*SOURCE MATERIAL*.
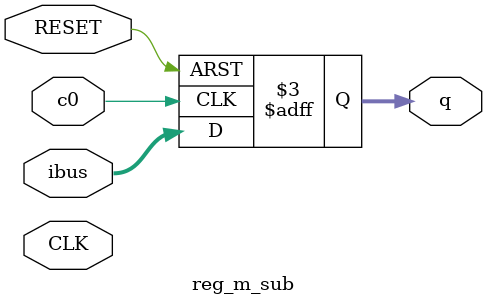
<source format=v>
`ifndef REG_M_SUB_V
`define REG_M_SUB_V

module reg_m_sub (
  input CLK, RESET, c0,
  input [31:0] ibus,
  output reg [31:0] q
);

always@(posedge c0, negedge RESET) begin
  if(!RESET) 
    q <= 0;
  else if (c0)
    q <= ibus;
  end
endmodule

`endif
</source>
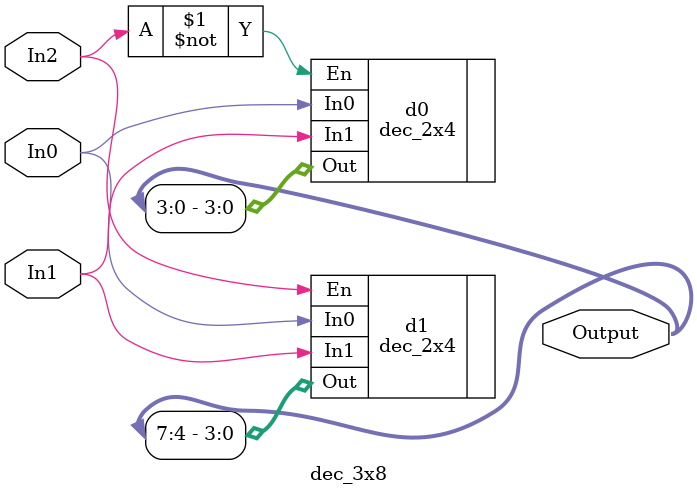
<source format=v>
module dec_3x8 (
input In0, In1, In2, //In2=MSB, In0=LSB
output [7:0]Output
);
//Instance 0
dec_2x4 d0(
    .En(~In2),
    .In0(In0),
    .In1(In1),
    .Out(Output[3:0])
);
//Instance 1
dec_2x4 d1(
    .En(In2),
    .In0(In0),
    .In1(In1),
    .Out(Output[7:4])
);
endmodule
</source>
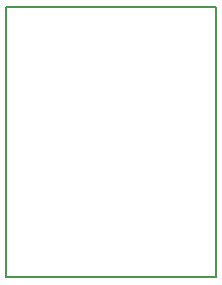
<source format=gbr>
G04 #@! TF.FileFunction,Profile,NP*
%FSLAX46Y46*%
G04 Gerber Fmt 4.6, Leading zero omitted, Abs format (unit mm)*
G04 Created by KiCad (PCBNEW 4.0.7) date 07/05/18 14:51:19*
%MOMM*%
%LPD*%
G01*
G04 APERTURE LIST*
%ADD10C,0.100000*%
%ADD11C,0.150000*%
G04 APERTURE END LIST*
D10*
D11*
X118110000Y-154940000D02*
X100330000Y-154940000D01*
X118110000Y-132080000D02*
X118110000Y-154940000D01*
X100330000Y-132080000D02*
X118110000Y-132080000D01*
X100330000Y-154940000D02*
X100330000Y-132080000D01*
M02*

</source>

---

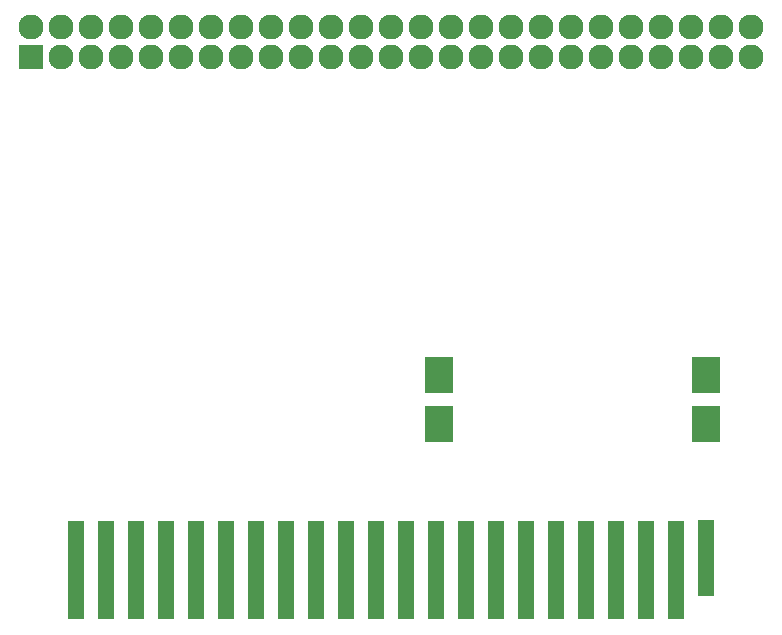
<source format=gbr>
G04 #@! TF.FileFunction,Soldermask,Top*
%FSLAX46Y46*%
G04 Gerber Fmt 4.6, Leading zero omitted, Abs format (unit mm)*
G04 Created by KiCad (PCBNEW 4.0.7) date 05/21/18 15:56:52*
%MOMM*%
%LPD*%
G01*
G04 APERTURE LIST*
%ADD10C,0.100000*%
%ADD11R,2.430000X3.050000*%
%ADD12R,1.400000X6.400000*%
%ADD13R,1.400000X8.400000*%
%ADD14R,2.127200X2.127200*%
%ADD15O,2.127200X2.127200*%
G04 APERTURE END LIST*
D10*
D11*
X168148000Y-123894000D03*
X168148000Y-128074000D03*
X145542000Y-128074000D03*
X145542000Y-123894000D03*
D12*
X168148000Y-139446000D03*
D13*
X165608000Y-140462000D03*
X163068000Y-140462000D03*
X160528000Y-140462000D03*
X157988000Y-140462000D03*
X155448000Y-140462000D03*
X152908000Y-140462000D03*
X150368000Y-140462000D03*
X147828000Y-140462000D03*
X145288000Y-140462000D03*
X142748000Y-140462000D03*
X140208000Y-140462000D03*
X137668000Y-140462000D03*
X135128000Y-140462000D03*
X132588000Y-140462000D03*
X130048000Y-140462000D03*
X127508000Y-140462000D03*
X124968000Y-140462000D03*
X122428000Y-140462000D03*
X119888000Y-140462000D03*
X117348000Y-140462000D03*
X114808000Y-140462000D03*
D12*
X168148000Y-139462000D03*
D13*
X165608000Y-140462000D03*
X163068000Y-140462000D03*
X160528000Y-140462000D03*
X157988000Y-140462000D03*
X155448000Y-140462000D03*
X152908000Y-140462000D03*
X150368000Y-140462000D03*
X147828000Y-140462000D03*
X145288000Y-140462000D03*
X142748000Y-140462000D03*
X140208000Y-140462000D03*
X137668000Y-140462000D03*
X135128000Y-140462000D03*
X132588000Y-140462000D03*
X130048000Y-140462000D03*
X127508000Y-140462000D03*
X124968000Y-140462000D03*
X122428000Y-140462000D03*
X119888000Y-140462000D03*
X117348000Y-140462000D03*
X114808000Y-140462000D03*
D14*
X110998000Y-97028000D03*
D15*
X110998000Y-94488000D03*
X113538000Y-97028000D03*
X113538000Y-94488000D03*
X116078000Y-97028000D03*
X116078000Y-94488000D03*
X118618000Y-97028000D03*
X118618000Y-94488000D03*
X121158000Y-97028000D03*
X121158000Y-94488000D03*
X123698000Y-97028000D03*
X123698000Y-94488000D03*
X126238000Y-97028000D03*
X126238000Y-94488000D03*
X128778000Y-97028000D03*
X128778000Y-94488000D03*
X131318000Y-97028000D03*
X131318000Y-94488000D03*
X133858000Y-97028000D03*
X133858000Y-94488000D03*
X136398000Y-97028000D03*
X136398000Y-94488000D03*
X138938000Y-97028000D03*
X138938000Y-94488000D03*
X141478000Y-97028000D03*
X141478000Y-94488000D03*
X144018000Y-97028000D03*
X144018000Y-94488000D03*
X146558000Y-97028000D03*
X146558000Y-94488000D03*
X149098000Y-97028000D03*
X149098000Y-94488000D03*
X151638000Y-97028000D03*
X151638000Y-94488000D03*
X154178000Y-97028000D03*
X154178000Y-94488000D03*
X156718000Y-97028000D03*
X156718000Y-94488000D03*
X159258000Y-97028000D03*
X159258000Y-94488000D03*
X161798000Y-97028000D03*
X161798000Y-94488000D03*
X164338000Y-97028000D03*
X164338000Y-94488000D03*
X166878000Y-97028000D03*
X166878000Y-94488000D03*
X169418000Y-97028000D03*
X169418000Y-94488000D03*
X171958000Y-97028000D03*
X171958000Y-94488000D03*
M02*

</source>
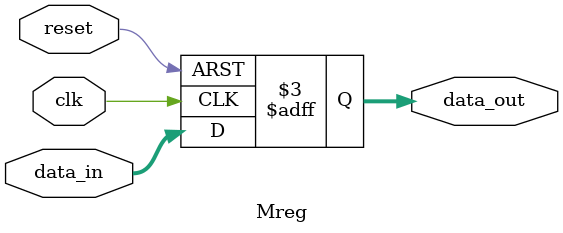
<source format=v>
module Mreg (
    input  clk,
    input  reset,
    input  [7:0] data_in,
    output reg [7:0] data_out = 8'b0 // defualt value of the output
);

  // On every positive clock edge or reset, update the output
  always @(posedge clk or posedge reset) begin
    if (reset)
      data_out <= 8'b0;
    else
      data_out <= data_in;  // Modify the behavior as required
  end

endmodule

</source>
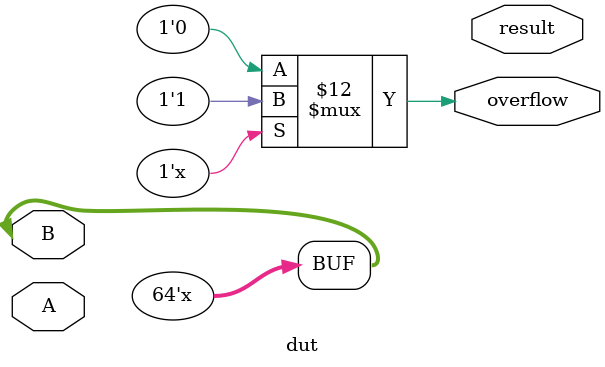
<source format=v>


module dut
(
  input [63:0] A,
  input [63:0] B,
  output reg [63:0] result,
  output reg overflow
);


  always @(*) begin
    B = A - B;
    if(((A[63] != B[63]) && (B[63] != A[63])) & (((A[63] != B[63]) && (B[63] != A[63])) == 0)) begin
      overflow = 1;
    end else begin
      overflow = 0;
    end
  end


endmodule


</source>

*AIM OF THE EXERCISE*. The word "KiCad" may appear in lines of the entries. State how many lines hold it, as a number alone.

*RESPONSE FOR THIS EXERCISE*. 2